Em “O tempo não para”, Solange Couto vive Coronela , a dona de uma pensão. É aquela típica personagem popular. Usa um vocabulário cheio de gírias e forma uma dupla com Januza (Bia Montez), que a ajuda a cuidar do restaurante e com quem passa grande parte das cenas falando da vida alheia. É uma coadjuvante com uma tarefa que parece compulsória nas novelas: representar o “núcleo cômico”. Quando Coronela aparece, o volume de decibéis sobe e algum desentendimento explode. É uma dinâmica esquemática e previsível já vista em quase todas as tramadas das 19h.
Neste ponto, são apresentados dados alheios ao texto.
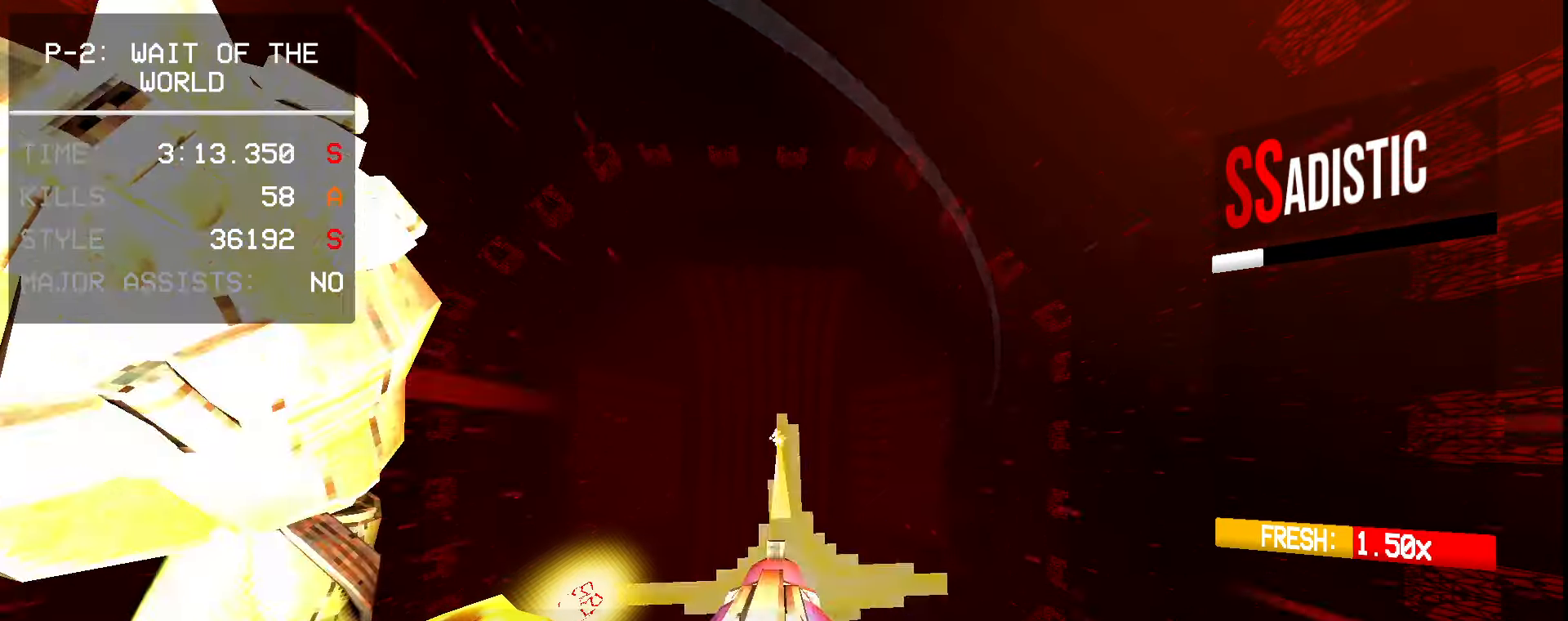
{"keys": [], "mouse": [], "events": [[33, "mouse_right", "down"], [100, "mouse_left", "up"], [250, "mouse_right", "up"]]}
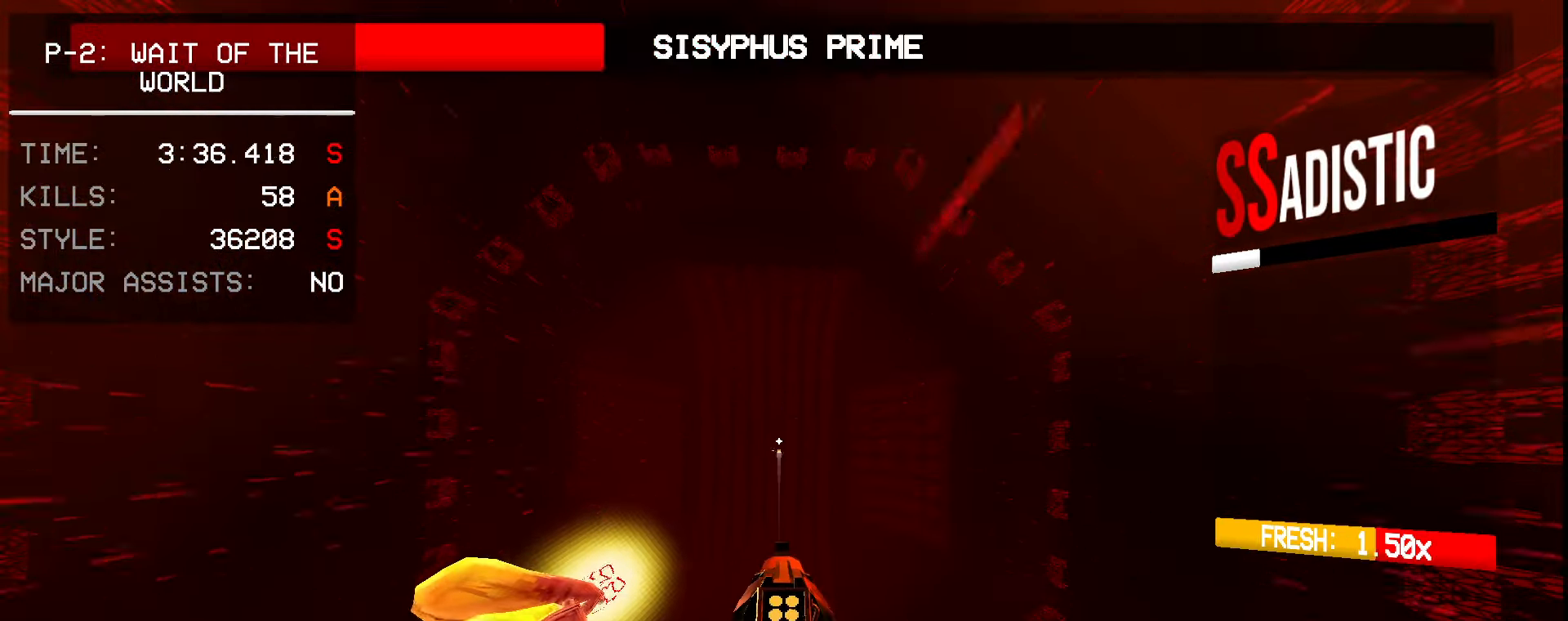
{"keys": [], "mouse": [], "events": []}
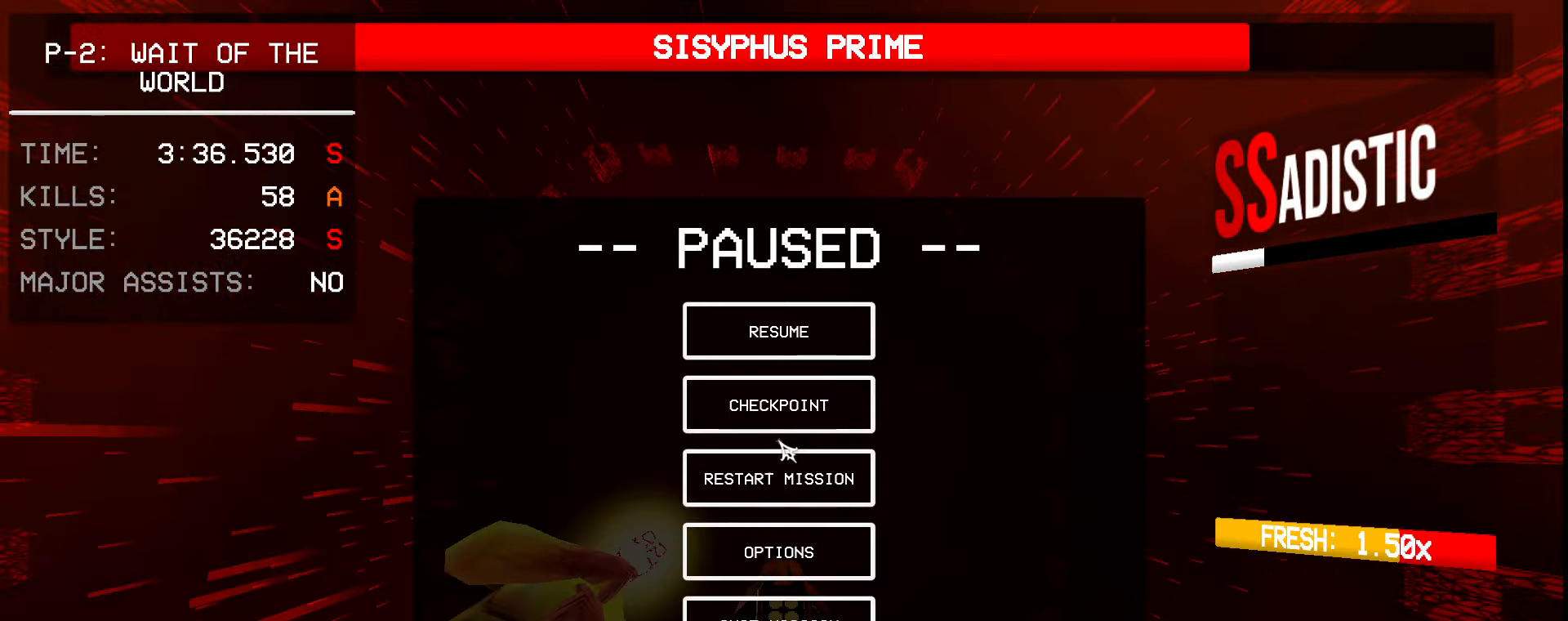
{"keys": [], "mouse": ["right"], "events": [[283, "1", "down"], [350, "mouse_right", "down"], [383, "1", "up"]]}
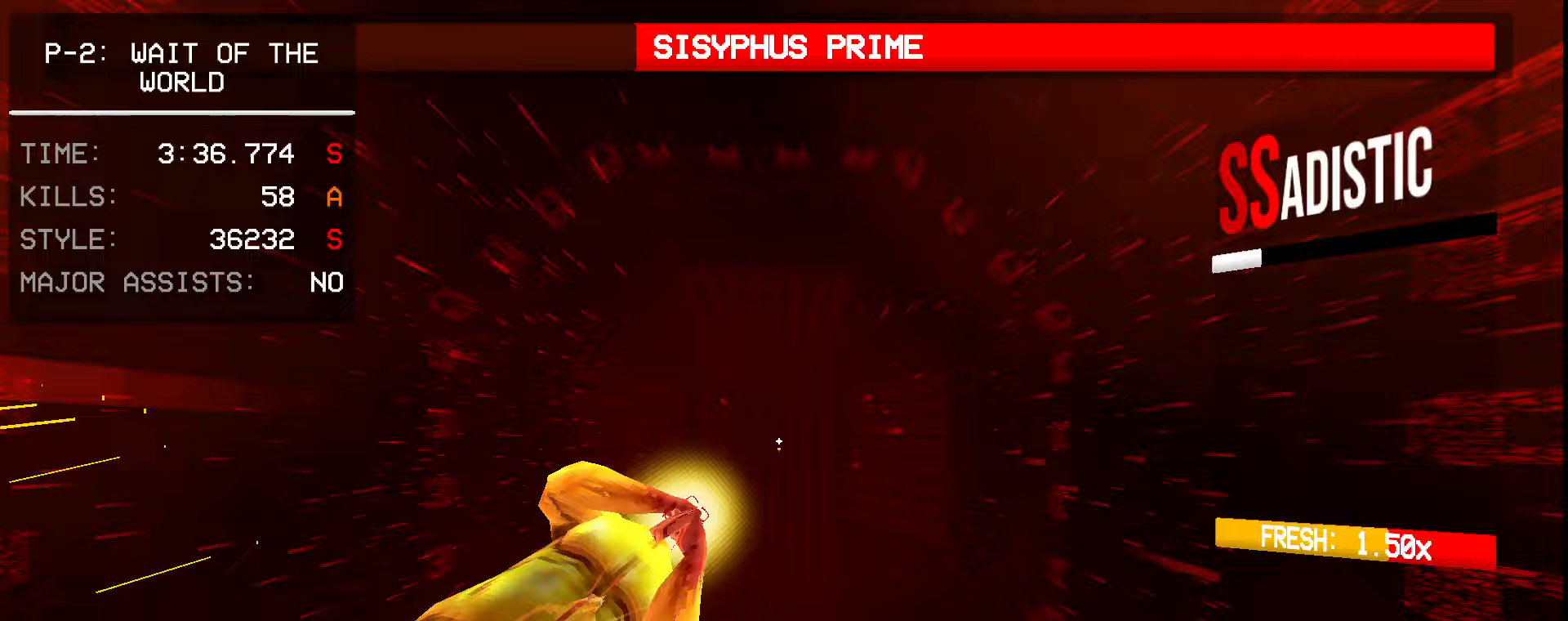
{"keys": [], "mouse": ["right"], "events": [[317, "space", "down"], [500, "space", "up"]]}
Sem entrar no mérito do talento da atriz, trata-se de uma repetição que se estende até à sua escalação para o papel. Parece que estamos reencontrando a Dona Jura de “O clone” (de 2001), dona da lanchonete que imortalizou o bordão “não é brinquedo, não”. Solange tem momentos melhores com a filha, WalesKa (Carol Castro), em cenas dramáticas. É quando Coronela ganha uma função na história que vai além de um histrionismo que nem sempre resulta em graça.
Personagens secundários podem se destacar. Mas isso só ocorre quando não estão presos a algum estereótipo inescapável. Um exemplo disso está acontecendo em “Espelho da vida”. É o caso da parceria de Ana Lúcia Torre (Gentil) e Felipe Camargo (Américo). Ela também é a dona de uma pensão e ele, seu hóspede, um pilantra. Gentil sofre de um tipo de incontinência verbal bem característico: ela “diz verdades na cara”. É uma daquelas figuras que, pretextando franqueza, faz afirmações que magoam os outros. Américo finge ser um homem bom e ocupa um quarto no estabelecimento dela. Não paga as contas, mas usa de sedução: se oferece para lavar a louça, elogia a comida etc. Ela disfarça, mas está apaixonada. Ele se vale desse sentimento para esticar a estadia de graça. É um núcleo lateral, mas que chama a atenção com a qualidade do trabalho dos atores. É tudo sutil e delicado, até o batom vermelho que Gentil passou a usar desde que se encantou com o golpista.
Os núcleos menores fazem parte das novelas, que são longas e não podem ser puxadas apenas pelos personagens principais. Porém, eles precisam se justificar e ter presença na história. É o que acontece no enredo de Elizabeth Jhin. Mas, no caso de “O tempo não para”, que já tem comédia da melhor qualidade, as sequências da pensão estão deslocadas. As tramas modernas são diferentes daquelas que a TV já ofereceu. Suas cenas são mais breves, é tudo mais enxuto. Então essa ideia do núcleo cômico obrigatório caiu no anacronismo. Talvez seja uma boa hora para reconsiderar isso.